Primordial Magnolia. You are one of the first to announce Spring when other flowers are still lolling in the comfort of their bud. Your magnificence is on par with the magic of your fragrance. In spite of being one of the most ancient flowers known on our planet Earth, your beauty is still unaltered after almost one million years. Primordial Magnolia, is your early bloom in Spring the success of your longevity?
Magnolia is a prehistoric genus of more than 200 flowering species, originated in East Asia and the Americas. Can you believe that the plant was existing on earth before bees and that its pollination was first ensured by beetles, explaining its shape, its rigid petals, and tough carpel? Magnolia was named after the renown French botanist Pierre Magnol in 1703, in homage to his work on classifying plants into distinct families. Today, magnolias are found worldwide as ornamental plants and appreciated for the beauty and fragrance of their flowers.
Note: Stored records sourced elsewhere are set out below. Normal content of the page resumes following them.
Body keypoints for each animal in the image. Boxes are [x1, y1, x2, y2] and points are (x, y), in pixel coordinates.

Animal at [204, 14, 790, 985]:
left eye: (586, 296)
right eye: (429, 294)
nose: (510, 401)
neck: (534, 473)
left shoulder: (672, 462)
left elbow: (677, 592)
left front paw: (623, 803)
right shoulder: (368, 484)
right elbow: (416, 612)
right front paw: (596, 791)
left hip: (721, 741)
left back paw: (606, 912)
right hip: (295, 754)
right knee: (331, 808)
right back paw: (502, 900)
Magnolia essential oil is rare and expensive, as the yield obtained from the steam distillation is very low. Magnolias of the genus Michelia are mostly used for this purpose. EO of Michelia x Alba, a hybrid of Michelia Champaca and Michelia Montana, also known as White Champaca, is perhaps the most widely found. This plant is actually a large tree producing yellowish elongated small flowers also called Yu Lan Hua in Chinese. These flowers are sold in garland or by piece in China, Taiwan and South-East Asia to embalm homes and cars, and as offerings in temples, or even to flavor teas. Magnolia essential oil is recognized in aromatherapy as having many health benefits such as being an antimicrobial and antiseptic agent, useful for calming the nerves and stimulating awareness and even acting as an aphrodisiac.
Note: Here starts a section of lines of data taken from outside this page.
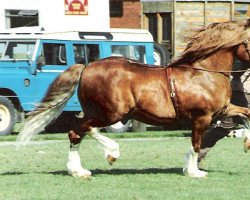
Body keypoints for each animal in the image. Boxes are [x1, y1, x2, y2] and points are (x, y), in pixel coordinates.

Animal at [18, 19, 250, 178]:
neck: (203, 73)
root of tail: (87, 67)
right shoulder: (202, 118)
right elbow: (196, 144)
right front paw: (194, 172)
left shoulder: (222, 111)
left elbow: (246, 114)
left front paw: (247, 143)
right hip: (112, 113)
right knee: (84, 129)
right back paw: (110, 154)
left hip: (98, 112)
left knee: (77, 133)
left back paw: (79, 170)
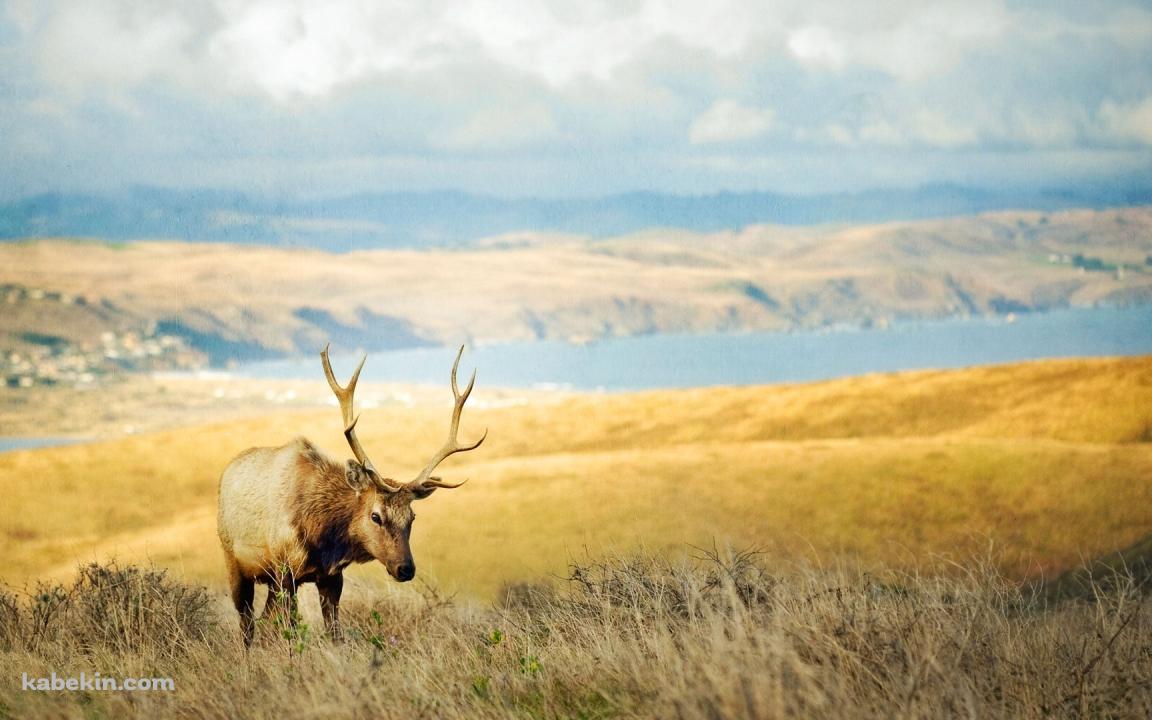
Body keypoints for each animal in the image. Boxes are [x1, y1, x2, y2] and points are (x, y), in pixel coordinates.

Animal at [216, 345, 486, 645]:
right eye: (376, 516)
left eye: (412, 517)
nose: (406, 568)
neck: (322, 536)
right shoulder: (286, 572)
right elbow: (291, 633)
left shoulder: (332, 577)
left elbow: (335, 634)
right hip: (234, 561)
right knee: (247, 624)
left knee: (262, 619)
In perfumery, an expensive absolute of magnolia, extracted by petroleum ether, is available for a small batch production of exclusive perfumes. More generally, the magnolia note is produced by a blend of aroma chemicals and some citrus essential oils. A typical magnolia compound will be composed in large part of bergamot oil and hydroxycitronellal. Rose and jasmine absolutes, or their synthetic versions, increase the floral aspect of the compound, and lime or other citruses add some freshness. Our great aroma chemical companies have developed a myriad of molecules that can add some depth and effects to the basic compounds described above. Today, every perfumer has its own recipes for the magnolia note which differ as widely as the genus of this plant.
In the past, some soliflore fragrances of magnolia were popular. Magnolia from Chanel, released in 1929, was perhaps the most popular among them. Today, magnolia still inspires our noses and one can find many creations bearing its name and featuring its note in the heart of the composition. My picks of the week are:
Bottega Veneta Parco Palladiano I, launched last year, was created by Michel Almairac, the nose behind many of the best Bonds No.9, Burberry and many other great fragrances. Parco Palladiano I is a soliflore of Magnolia flowers and bark. The fragrance opens with soft citrus notes and soon evolves in a creamy-waxy floral, then fades gradually into a woody accord. I never really found a perfect replica of the natural scent of magnolia yet, but this one is perhaps the closest I ever tried. The sillage is moderate and the longevity as well, but this is expected, as the components of such floral composition are highly volatile.
Another star of fragrance making, Carlos Benaim, master perfumer for IFF, gave us his version of a magnolia soliflore in the latest collection-fragrance Magnolia by Ralph Lauren. Carlos made the magnolia note central and added some fresh notes of lemon for the opening and a woody base of patchouli. We will surely find as many apostles than detractors for this version of magnolia, but I am rather in the first category.
I can’t ignore L’Instant de Guerlain for women, made in 2003 by Maurice Roucel. In the words of Guerlain, the citrus honey accord leads into a second accord of Chinese magnolia, exalted by sambac jasmine and ylang-ylang, which lights up the amber accord. These three dominant accords fuse together to create a fragrance of sensation and light. It is for me difficult to recognize the note of magnolia in this fragrance, but it is, without a doubt, a beautiful feminine juice, with some freshness in the opening and long-lasting floral notes.
I already mentioned in some previous post my interest for the Bulgari Le Gemme collection, for their very simple yet unique composition. Irinia and Splendia, the ivory and jade-green colored bottles, both use a magnolia note but in a very different way. Irinia is a musky version of magnolia reinforced by jasmine, and Splendia is more grounded with oakmoss and some sparkling narcotic notes of narcissus. I like both, with a slight preference for Splendia, maybe cause it is a more unisex declination of magnolia. The longevity of these fragrances is probably not in line with their price, but again, molecules do not care about economics and evaporate based on other criteria.
I am gonna spend some time now in my garden, to enjoy the sublime fragrance of our gardenia tree. Nature is still a few steps ahead of our best perfumers and chemists.
I wish you a fragrant week my friends.